Objective: We propose a new statistical method that uses information from two 24-hour recalls to estimate usual intake of episodically consumed foods.
Statistical analyses performed: The method developed at the National Cancer Institute (NCI) accommodates the large number of nonconsumption days that occur with foods by separating the probability of consumption from the consumption-day amount, using a two-part model. Covariates, such as sex, age, race, or information from a food frequency questionnaire, may supplement the information from two or more 24-hour recalls using correlated mixed model regression. The model allows for correlation between the probability of consuming a food on a single day and the consumption-day amount. Percentiles of the distribution of usual intake are computed from the estimated model parameters.
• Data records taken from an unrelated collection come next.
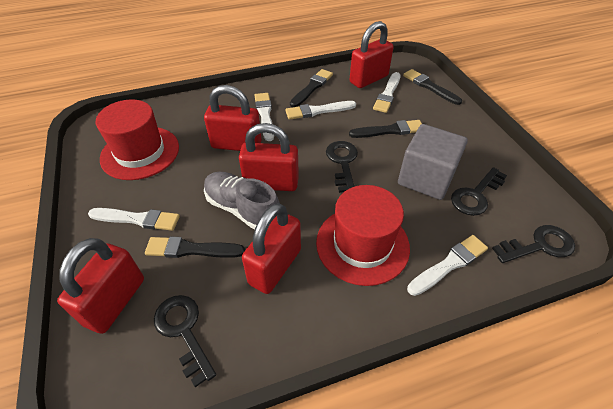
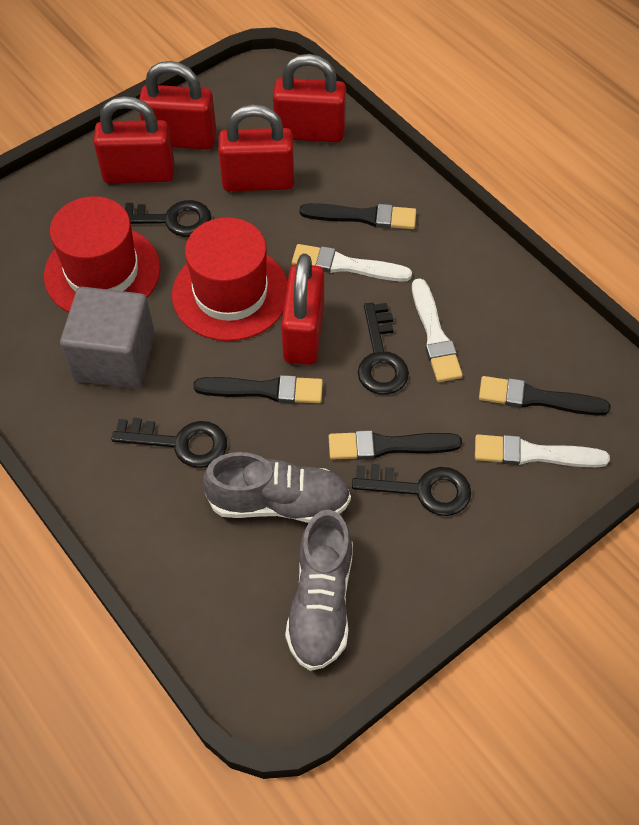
grey shoe: 1 -> 2
white brush: 5 -> 3

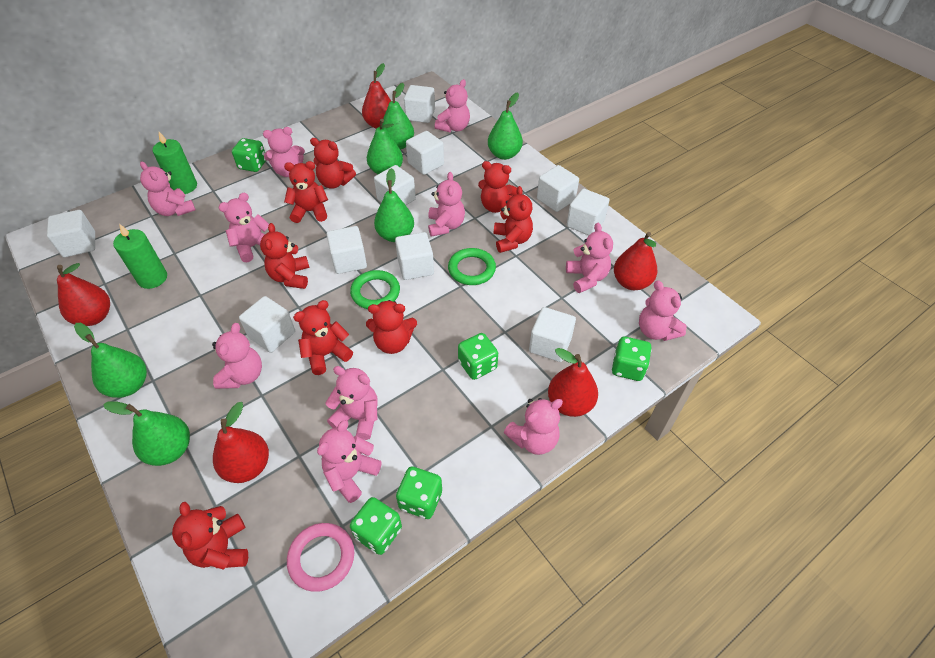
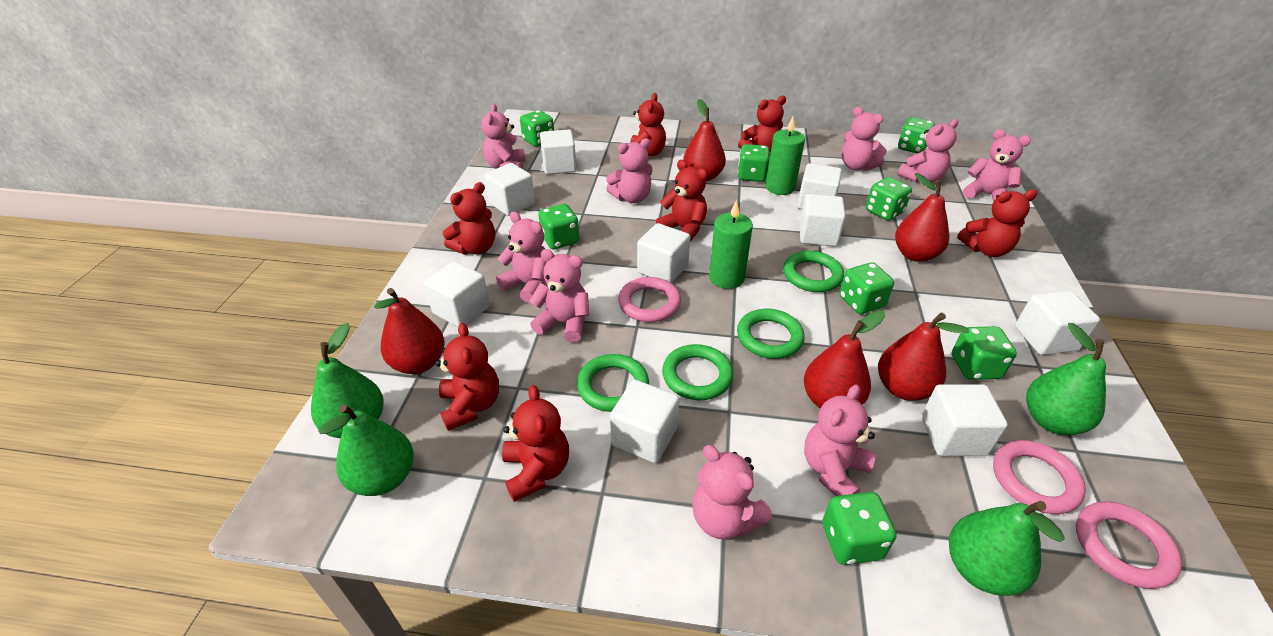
green dice: 5 -> 8
green pear: 6 -> 4
green ring: 2 -> 4
pink ring: 1 -> 3
pink teddy bear: 11 -> 9
red teddy bear: 8 -> 7
white cube: 10 -> 9

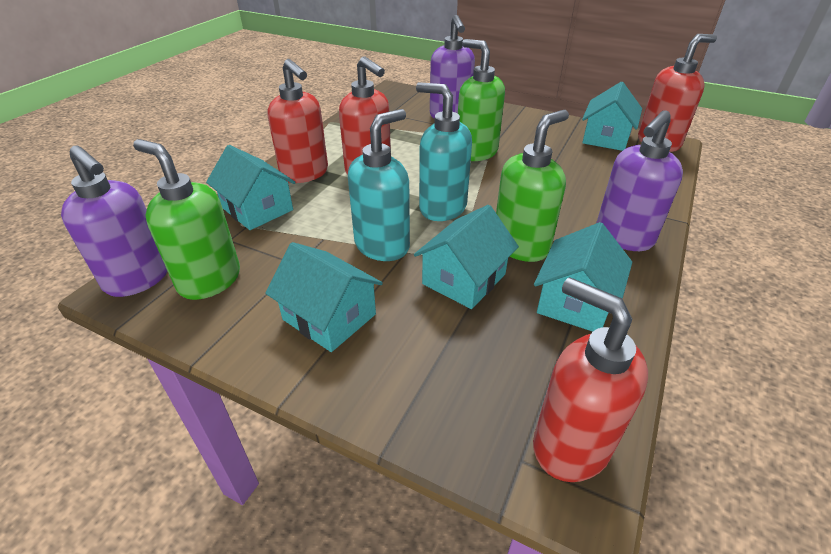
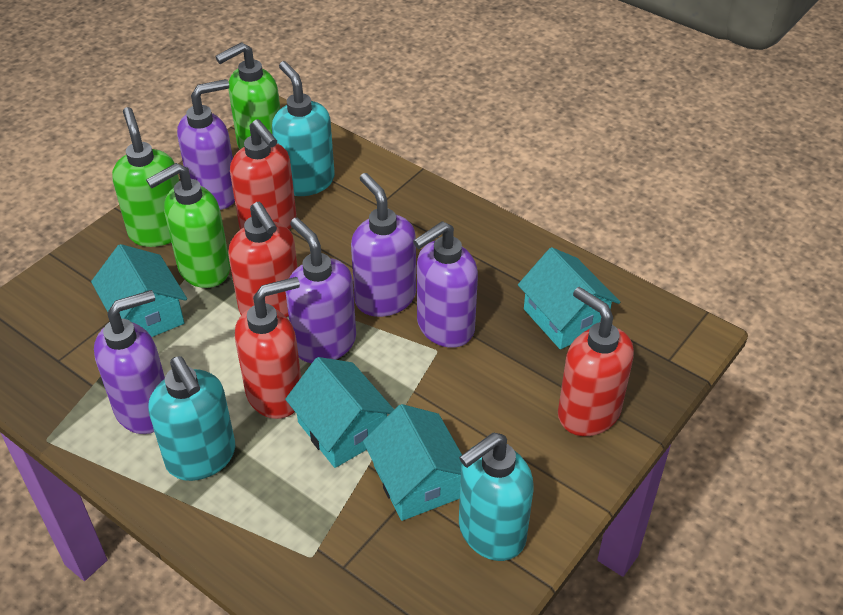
purple soap dispenser: 3 -> 5
turquoise house: 5 -> 4
turquoise soap dispenser: 2 -> 3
Results: The Eating at America's Table Study data are used to illustrate the method to estimate the distribution of usual intake for whole grains and dark-green vegetables for men and women and the distribution of usual intakes of whole grains by educational level among men. A simulation study indicates that the NCI method leads to substantial improvement over existing methods for estimating the distribution of usual intake of foods.
Conclusions: The NCI method provides distinct advantages over previously proposed methods by accounting for the correlation between probability of consumption and amount consumed and by incorporating covariate information. Researchers interested in estimating the distribution of usual intakes of foods for a population or subpopulation are advised to work with a statistician and incorporate the NCI method in analyses.